Three steps. About a minute. Because Swift Client isn't signed by Apple yet, you'll need to clear macOS's quarantine flag with one Terminal command — that's the whole trick.
Double-click Swift-Client-mac.dmg in your Downloads folder. A small window pops up showing the Swift Client app icon next to an Applications shortcut.
Drag the Swift Client icon onto the Applications folder shortcut. macOS copies it across — when the bar fills, the install is on disk. You can eject the .dmg now.
Open Terminal (Spotlight → "Terminal"), paste the command below, and hit return.
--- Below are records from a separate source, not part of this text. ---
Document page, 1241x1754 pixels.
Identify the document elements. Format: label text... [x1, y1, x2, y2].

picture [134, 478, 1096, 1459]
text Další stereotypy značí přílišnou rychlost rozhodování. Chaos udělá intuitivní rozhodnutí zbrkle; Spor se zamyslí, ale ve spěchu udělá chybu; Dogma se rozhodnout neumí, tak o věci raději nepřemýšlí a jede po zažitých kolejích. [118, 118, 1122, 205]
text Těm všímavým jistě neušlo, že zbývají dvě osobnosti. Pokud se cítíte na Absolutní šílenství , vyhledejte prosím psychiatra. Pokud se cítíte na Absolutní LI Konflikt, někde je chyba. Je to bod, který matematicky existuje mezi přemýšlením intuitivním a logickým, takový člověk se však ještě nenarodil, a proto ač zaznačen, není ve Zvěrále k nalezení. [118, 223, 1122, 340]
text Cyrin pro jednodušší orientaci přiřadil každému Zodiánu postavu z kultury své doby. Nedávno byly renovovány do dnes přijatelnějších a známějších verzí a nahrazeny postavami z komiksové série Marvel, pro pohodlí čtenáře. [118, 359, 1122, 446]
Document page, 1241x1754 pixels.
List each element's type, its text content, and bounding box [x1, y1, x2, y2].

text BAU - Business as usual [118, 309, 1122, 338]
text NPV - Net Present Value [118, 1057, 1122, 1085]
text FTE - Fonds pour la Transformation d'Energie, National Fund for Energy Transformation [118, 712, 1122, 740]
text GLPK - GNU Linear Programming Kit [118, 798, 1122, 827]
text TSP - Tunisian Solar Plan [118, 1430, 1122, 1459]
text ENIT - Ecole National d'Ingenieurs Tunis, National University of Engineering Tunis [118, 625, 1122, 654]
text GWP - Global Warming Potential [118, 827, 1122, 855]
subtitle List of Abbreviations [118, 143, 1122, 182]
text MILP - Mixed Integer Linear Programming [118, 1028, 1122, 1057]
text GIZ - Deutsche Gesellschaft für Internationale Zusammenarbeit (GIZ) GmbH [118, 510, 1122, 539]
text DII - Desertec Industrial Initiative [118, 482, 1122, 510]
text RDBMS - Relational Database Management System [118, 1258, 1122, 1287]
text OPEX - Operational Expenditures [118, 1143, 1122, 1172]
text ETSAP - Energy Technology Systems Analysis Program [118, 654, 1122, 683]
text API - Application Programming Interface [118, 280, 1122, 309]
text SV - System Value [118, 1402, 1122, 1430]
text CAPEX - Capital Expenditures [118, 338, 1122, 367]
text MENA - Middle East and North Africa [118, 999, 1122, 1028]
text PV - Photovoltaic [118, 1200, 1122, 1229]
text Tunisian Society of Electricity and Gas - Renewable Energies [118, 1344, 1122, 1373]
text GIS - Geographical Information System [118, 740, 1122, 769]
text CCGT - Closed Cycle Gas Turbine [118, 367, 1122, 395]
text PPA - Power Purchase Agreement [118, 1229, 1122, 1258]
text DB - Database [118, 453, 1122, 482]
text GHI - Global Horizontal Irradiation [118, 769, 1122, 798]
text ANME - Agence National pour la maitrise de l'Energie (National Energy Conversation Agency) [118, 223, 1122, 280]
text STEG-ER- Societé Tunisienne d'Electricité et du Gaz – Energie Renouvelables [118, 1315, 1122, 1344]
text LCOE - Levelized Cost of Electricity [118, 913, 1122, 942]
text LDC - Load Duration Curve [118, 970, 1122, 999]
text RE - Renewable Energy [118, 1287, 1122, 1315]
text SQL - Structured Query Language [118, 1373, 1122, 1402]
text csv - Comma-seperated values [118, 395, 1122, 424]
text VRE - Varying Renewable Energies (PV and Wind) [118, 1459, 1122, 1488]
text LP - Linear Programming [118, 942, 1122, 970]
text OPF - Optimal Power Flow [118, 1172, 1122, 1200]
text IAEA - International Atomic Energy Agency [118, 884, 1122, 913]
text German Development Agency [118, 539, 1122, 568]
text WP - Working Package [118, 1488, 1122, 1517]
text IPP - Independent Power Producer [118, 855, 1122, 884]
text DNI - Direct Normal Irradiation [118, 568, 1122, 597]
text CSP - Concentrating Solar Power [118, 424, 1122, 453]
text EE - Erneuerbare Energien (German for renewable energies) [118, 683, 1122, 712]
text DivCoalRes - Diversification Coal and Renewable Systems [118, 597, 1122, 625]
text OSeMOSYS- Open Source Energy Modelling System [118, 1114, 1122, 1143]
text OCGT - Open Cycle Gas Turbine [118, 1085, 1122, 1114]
It strips the "downloaded from the internet" attribute Apple set on the app, so Gatekeeper will let it open.
$xattr -cr "/Applications/Swift Client.app"
Launch it from Applications or Spotlight. On first launch you'll sign in with your Microsoft account, then pick a Minecraft version and hit Quick Play. The launcher takes it from there.
Apple charges $99/yr for a Developer ID, and Swift Client is a free hobby project — so we haven't paid for one yet. Without a signature, macOS marks downloaded apps as quarantined and refuses to launch them. The xattr -cr command clears that flag on Swift Client only. The app itself is unchanged and the source is on GitHub if you want to audit before running it.